:: Provided information ::
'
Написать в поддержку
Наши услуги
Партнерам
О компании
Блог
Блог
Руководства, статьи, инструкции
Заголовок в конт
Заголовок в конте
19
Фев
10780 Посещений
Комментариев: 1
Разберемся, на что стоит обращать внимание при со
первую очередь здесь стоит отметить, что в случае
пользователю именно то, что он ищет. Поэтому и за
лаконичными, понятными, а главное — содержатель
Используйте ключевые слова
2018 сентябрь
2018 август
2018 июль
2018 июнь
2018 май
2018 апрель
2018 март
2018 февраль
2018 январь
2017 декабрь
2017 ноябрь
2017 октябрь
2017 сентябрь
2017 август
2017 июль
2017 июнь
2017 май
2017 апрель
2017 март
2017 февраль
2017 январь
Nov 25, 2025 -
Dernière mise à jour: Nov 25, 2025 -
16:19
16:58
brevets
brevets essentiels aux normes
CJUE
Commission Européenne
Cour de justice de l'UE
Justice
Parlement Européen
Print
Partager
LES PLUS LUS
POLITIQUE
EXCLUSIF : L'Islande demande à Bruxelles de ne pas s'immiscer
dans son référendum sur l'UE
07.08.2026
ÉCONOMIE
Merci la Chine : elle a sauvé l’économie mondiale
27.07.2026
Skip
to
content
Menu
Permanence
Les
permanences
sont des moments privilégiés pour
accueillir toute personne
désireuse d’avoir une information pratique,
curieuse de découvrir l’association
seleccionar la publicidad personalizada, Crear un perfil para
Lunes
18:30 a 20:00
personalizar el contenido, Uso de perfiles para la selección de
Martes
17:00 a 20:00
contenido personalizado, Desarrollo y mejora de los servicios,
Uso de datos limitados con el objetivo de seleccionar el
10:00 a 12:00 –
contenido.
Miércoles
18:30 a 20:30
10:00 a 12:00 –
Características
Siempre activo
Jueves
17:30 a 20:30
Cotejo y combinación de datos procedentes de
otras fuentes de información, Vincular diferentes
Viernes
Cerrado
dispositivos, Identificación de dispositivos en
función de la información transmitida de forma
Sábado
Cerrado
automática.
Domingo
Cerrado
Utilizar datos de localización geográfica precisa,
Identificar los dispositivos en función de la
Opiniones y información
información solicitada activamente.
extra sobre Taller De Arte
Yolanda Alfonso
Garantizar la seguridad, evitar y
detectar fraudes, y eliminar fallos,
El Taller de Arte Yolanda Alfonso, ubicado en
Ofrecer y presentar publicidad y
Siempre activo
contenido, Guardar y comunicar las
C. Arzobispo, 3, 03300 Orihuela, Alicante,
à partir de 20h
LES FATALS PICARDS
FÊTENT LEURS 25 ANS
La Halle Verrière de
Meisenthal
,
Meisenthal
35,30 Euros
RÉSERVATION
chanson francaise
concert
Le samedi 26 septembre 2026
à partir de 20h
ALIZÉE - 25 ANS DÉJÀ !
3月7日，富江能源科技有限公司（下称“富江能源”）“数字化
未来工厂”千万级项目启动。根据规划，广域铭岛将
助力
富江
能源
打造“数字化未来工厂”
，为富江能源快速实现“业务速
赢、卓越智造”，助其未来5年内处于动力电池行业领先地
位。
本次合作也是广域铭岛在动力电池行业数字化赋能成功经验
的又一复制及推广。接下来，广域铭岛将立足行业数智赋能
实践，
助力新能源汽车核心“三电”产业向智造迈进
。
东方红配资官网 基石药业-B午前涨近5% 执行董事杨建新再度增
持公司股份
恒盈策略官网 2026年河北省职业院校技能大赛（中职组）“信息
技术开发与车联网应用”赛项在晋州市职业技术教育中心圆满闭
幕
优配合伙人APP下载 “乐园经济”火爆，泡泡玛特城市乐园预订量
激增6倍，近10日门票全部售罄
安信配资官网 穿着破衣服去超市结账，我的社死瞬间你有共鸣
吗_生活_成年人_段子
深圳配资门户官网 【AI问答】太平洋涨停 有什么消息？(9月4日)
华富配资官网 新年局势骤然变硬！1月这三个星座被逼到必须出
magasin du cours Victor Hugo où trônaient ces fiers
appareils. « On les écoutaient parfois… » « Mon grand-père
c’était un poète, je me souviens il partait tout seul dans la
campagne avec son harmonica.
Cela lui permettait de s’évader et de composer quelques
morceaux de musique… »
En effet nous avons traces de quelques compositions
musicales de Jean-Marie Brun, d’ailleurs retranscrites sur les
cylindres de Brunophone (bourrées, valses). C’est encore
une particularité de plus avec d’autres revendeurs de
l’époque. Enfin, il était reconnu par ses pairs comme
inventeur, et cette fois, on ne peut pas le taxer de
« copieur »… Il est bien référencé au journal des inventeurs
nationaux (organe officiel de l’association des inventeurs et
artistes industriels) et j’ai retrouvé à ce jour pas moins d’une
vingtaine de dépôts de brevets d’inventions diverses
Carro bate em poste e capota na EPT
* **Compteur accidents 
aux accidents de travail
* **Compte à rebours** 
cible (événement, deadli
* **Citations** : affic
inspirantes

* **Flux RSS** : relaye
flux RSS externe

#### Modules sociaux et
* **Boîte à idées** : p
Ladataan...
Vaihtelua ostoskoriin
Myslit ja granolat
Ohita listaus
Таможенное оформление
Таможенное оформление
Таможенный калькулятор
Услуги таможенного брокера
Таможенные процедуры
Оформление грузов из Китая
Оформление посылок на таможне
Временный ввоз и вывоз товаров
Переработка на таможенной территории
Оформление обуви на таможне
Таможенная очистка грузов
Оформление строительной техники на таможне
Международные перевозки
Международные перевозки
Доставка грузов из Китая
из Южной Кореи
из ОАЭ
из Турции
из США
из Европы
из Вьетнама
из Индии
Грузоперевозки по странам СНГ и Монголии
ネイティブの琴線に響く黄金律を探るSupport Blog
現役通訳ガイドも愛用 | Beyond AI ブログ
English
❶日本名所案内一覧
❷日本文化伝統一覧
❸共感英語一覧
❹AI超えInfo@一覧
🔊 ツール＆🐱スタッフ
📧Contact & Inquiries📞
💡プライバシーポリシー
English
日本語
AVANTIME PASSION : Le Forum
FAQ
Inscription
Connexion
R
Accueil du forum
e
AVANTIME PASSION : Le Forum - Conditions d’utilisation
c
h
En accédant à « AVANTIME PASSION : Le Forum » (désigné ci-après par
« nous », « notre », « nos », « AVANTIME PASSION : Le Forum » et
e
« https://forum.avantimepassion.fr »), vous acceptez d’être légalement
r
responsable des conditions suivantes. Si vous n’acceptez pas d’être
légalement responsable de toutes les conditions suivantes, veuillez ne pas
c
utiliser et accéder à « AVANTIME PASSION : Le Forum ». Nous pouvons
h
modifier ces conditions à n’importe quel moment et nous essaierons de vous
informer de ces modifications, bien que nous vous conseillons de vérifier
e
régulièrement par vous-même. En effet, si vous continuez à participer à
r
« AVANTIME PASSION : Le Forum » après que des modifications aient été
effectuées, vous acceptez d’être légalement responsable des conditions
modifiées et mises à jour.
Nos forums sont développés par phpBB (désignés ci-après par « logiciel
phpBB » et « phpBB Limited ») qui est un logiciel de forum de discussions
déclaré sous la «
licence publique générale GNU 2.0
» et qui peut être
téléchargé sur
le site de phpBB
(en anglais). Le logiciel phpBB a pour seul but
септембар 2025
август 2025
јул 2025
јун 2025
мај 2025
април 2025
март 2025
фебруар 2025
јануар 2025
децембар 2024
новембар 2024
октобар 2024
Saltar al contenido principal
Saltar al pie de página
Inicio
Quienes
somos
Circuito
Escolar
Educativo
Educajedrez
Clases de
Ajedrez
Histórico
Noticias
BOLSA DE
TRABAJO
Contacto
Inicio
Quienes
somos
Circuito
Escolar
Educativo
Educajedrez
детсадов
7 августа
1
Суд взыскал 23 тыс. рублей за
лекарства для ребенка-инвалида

:: Your assignment ::
The entries are to be repeated exactly, with nothing altered.

:: Answer below ::
'
Написать в поддержку
Наши услуги
Партнерам
О компании
Блог
Блог
Руководства, статьи, инструкции
Заголовок в конт
Заголовок в конте
19
Фев
10780 Посещений
Комментариев: 1
Разберемся, на что стоит обращать внимание при со
первую очередь здесь стоит отметить, что в случае
пользователю именно то, что он ищет. Поэтому и за
лаконичными, понятными, а главное — содержатель
Используйте ключевые слова
2018 сентябрь
2018 август
2018 июль
2018 июнь
2018 май
2018 апрель
2018 март
2018 февраль
2018 январь
2017 декабрь
2017 ноябрь
2017 октябрь
2017 сентябрь
2017 август
2017 июль
2017 июнь
2017 май
2017 апрель
2017 март
2017 февраль
2017 январь
Nov 25, 2025 -
Dernière mise à jour: Nov 25, 2025 -
16:19
16:58
brevets
brevets essentiels aux normes
CJUE
Commission Européenne
Cour de justice de l'UE
Justice
Parlement Européen
Print
Partager
LES PLUS LUS
POLITIQUE
EXCLUSIF : L'Islande demande à Bruxelles de ne pas s'immiscer
dans son référendum sur l'UE
07.08.2026
ÉCONOMIE
Merci la Chine : elle a sauvé l’économie mondiale
27.07.2026
Skip
to
content
Menu
Permanence
Les
permanences
sont des moments privilégiés pour
accueillir toute personne
désireuse d’avoir une information pratique,
curieuse de découvrir l’association
seleccionar la publicidad personalizada, Crear un perfil para
Lunes
18:30 a 20:00
personalizar el contenido, Uso de perfiles para la selección de
Martes
17:00 a 20:00
contenido personalizado, Desarrollo y mejora de los servicios,
Uso de datos limitados con el objetivo de seleccionar el
10:00 a 12:00 –
contenido.
Miércoles
18:30 a 20:30
10:00 a 12:00 –
Características
Siempre activo
Jueves
17:30 a 20:30
Cotejo y combinación de datos procedentes de
otras fuentes de información, Vincular diferentes
Viernes
Cerrado
dispositivos, Identificación de dispositivos en
función de la información transmitida de forma
Sábado
Cerrado
automática.
Domingo
Cerrado
Utilizar datos de localización geográfica precisa,
Identificar los dispositivos en función de la
Opiniones y información
información solicitada activamente.
extra sobre Taller De Arte
Yolanda Alfonso
Garantizar la seguridad, evitar y
detectar fraudes, y eliminar fallos,
El Taller de Arte Yolanda Alfonso, ubicado en
Ofrecer y presentar publicidad y
Siempre activo
contenido, Guardar y comunicar las
C. Arzobispo, 3, 03300 Orihuela, Alicante,
à partir de 20h
LES FATALS PICARDS
FÊTENT LEURS 25 ANS
La Halle Verrière de
Meisenthal
,
Meisenthal
35,30 Euros
RÉSERVATION
chanson francaise
concert
Le samedi 26 septembre 2026
à partir de 20h
ALIZÉE - 25 ANS DÉJÀ !
3月7日，富江能源科技有限公司（下称“富江能源”）“数字化
未来工厂”千万级项目启动。根据规划，广域铭岛将
助力
富江
能源
打造“数字化未来工厂”
，为富江能源快速实现“业务速
赢、卓越智造”，助其未来5年内处于动力电池行业领先地
位。
本次合作也是广域铭岛在动力电池行业数字化赋能成功经验
的又一复制及推广。接下来，广域铭岛将立足行业数智赋能
实践，
助力新能源汽车核心“三电”产业向智造迈进
。
东方红配资官网 基石药业-B午前涨近5% 执行董事杨建新再度增
持公司股份
恒盈策略官网 2026年河北省职业院校技能大赛（中职组）“信息
技术开发与车联网应用”赛项在晋州市职业技术教育中心圆满闭
幕
优配合伙人APP下载 “乐园经济”火爆，泡泡玛特城市乐园预订量
激增6倍，近10日门票全部售罄
安信配资官网 穿着破衣服去超市结账，我的社死瞬间你有共鸣
吗_生活_成年人_段子
深圳配资门户官网 【AI问答】太平洋涨停 有什么消息？(9月4日)
华富配资官网 新年局势骤然变硬！1月这三个星座被逼到必须出
magasin du cours Victor Hugo où trônaient ces fiers
appareils. « On les écoutaient parfois… » « Mon grand-père
c’était un poète, je me souviens il partait tout seul dans la
campagne avec son harmonica.
Cela lui permettait de s’évader et de composer quelques
morceaux de musique… »
En effet nous avons traces de quelques compositions
musicales de Jean-Marie Brun, d’ailleurs retranscrites sur les
cylindres de Brunophone (bourrées, valses). C’est encore
une particularité de plus avec d’autres revendeurs de
l’époque. Enfin, il était reconnu par ses pairs comme
inventeur, et cette fois, on ne peut pas le taxer de
« copieur »… Il est bien référencé au journal des inventeurs
nationaux (organe officiel de l’association des inventeurs et
artistes industriels) et j’ai retrouvé à ce jour pas moins d’une
vingtaine de dépôts de brevets d’inventions diverses
Carro bate em poste e capota na EPT
* **Compteur accidents 
aux accidents de travail
* **Compte à rebours** 
cible (événement, deadli
* **Citations** : affic
inspirantes

* **Flux RSS** : relaye
flux RSS externe

#### Modules sociaux et
* **Boîte à idées** : p
Ladataan...
Vaihtelua ostoskoriin
Myslit ja granolat
Ohita listaus
Таможенное оформление
Таможенное оформление
Таможенный калькулятор
Услуги таможенного брокера
Таможенные процедуры
Оформление грузов из Китая
Оформление посылок на таможне
Временный ввоз и вывоз товаров
Переработка на таможенной территории
Оформление обуви на таможне
Таможенная очистка грузов
Оформление строительной техники на таможне
Международные перевозки
Международные перевозки
Доставка грузов из Китая
из Южной Кореи
из ОАЭ
из Турции
из США
из Европы
из Вьетнама
из Индии
Грузоперевозки по странам СНГ и Монголии
ネイティブの琴線に響く黄金律を探るSupport Blog
現役通訳ガイドも愛用 | Beyond AI ブログ
English
❶日本名所案内一覧
❷日本文化伝統一覧
❸共感英語一覧
❹AI超えInfo@一覧
🔊 ツール＆🐱スタッフ
📧Contact & Inquiries📞
💡プライバシーポリシー
English
日本語
AVANTIME PASSION : Le Forum
FAQ
Inscription
Connexion
R
Accueil du forum
e
AVANTIME PASSION : Le Forum - Conditions d’utilisation
c
h
En accédant à « AVANTIME PASSION : Le Forum » (désigné ci-après par
« nous », « notre », « nos », « AVANTIME PASSION : Le Forum » et
e
« https://forum.avantimepassion.fr »), vous acceptez d’être légalement
r
responsable des conditions suivantes. Si vous n’acceptez pas d’être
légalement responsable de toutes les conditions suivantes, veuillez ne pas
c
utiliser et accéder à « AVANTIME PASSION : Le Forum ». Nous pouvons
h
modifier ces conditions à n’importe quel moment et nous essaierons de vous
informer de ces modifications, bien que nous vous conseillons de vérifier
e
régulièrement par vous-même. En effet, si vous continuez à participer à
r
« AVANTIME PASSION : Le Forum » après que des modifications aient été
effectuées, vous acceptez d’être légalement responsable des conditions
modifiées et mises à jour.
Nos forums sont développés par phpBB (désignés ci-après par « logiciel
phpBB » et « phpBB Limited ») qui est un logiciel de forum de discussions
déclaré sous la «
licence publique générale GNU 2.0
» et qui peut être
téléchargé sur
le site de phpBB
(en anglais). Le logiciel phpBB a pour seul but
септембар 2025
август 2025
јул 2025
јун 2025
мај 2025
април 2025
март 2025
фебруар 2025
јануар 2025
децембар 2024
новембар 2024
октобар 2024
Saltar al contenido principal
Saltar al pie de página
Inicio
Quienes
somos
Circuito
Escolar
Educativo
Educajedrez
Clases de
Ajedrez
Histórico
Noticias
BOLSA DE
TRABAJO
Contacto
Inicio
Quienes
somos
Circuito
Escolar
Educativo
Educajedrez
детсадов
7 августа
1
Суд взыскал 23 тыс. рублей за
лекарства для ребенка-инвалида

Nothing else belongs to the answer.